A variation on that knot, which does secure the ends, keeps the laces tight, and eliminates what appears to me to be a haphazard and dangling look, is to simply tie a reef/square knot first, then tie your boat knot.
– Chuck S., Maryland, USA, Mar-2012
there is an old spiral/barrel style tie that both ends of the leather laces get tied with. this shoe becomes a slip on that doesn't have to ever be re-tied.
– Melissa A., Jan-2009
This was a big trend on the east cost of the U.S. out in the Hamptons area of Long Island, Nantucket and the Kennedy's stomping ground of Martha's Vineyard - home to old-money “Preppies”. Boat shoes and loafers worn without socks are the staple in these locations in the summer.
– Jon D., Arizona, USA, May-2008
In the 80s we use to tie our boat shoes leather laces sepreate. When you where done each shoelace looked like a currly noodle hanging off each side of the shoe.
– Stacy, Jan-2008
The laces of my old Bluchers have a permanent spiral-like knot on the end of each lace. This way, a bulk of the lace is taken up in both knots and I don't ever have to lace up my shoes.
– Sandy D., New York, USA, Dec-2007
I had a pair of Dexter boat shoes that came with instructions on how to lace up the shoes and then tie off the laces by winding the shoelace on itself and tying it off on either side. You could then wear them as though they were slip on shoes.
– Ray, May-2006
This is what fashionable, boating, New Englanders do to their laces to make them shorter without looking ratty. It takes some time but it is well worth it.
– Kim K., USA, May-2006
I came across this years ago in college where lots of students wore L.L. Bean moccasins.

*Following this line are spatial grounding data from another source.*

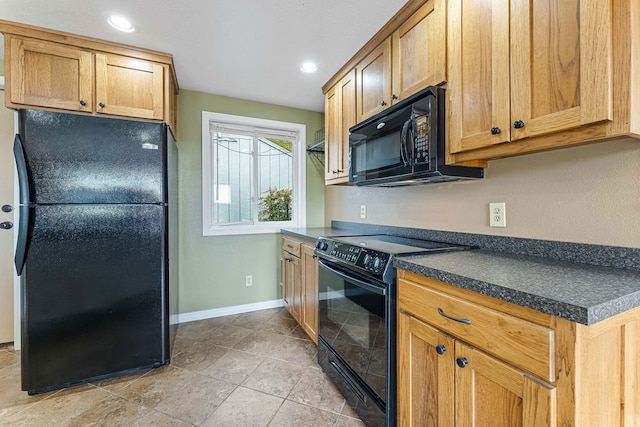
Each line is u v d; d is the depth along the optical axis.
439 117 1.37
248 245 3.11
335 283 1.79
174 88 2.48
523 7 1.04
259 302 3.17
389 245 1.62
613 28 0.82
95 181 1.85
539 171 1.29
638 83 0.80
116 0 1.54
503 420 0.84
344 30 1.82
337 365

– Dalia R., Illinois, USA, Oct-2005
It takes a little practice, and works better with the kinds of laces that come with topsiders (the round, as opposed to flat, kind). Also, it take a little practice to get the length right. You should only have a very tiny bit of lace end sticking out of the noose.
– Georgia, Sep-2005
When I was in High School, many of us wore Docksiders, or “boat shoes”, with leather laces. My friends often would put “pigtail knots” on the end of their laces, in lieu of tying them. This allowed them to wear the shoes like loafers, without having to lace them. The knot is a coil, or series of loops, similar in appearance to a hangman’s noose, perhaps.
– Robert B., Tennessee, USA, Jan-2005
They were great for slipping shoes on and off without ties. They [the ends] were independent of each other – kind of looked like a catapiller. The directions came inside a pair of Sperry Top-siders that I bought for my teenage son.
– Cathy M., Delaware, USA, Dec-2004
I also looked on how to tie boat shoe knots the way they did when i was in school. It kinda looked like a dangling noose or tassel. The preppies used to where their laces this way when I went to school.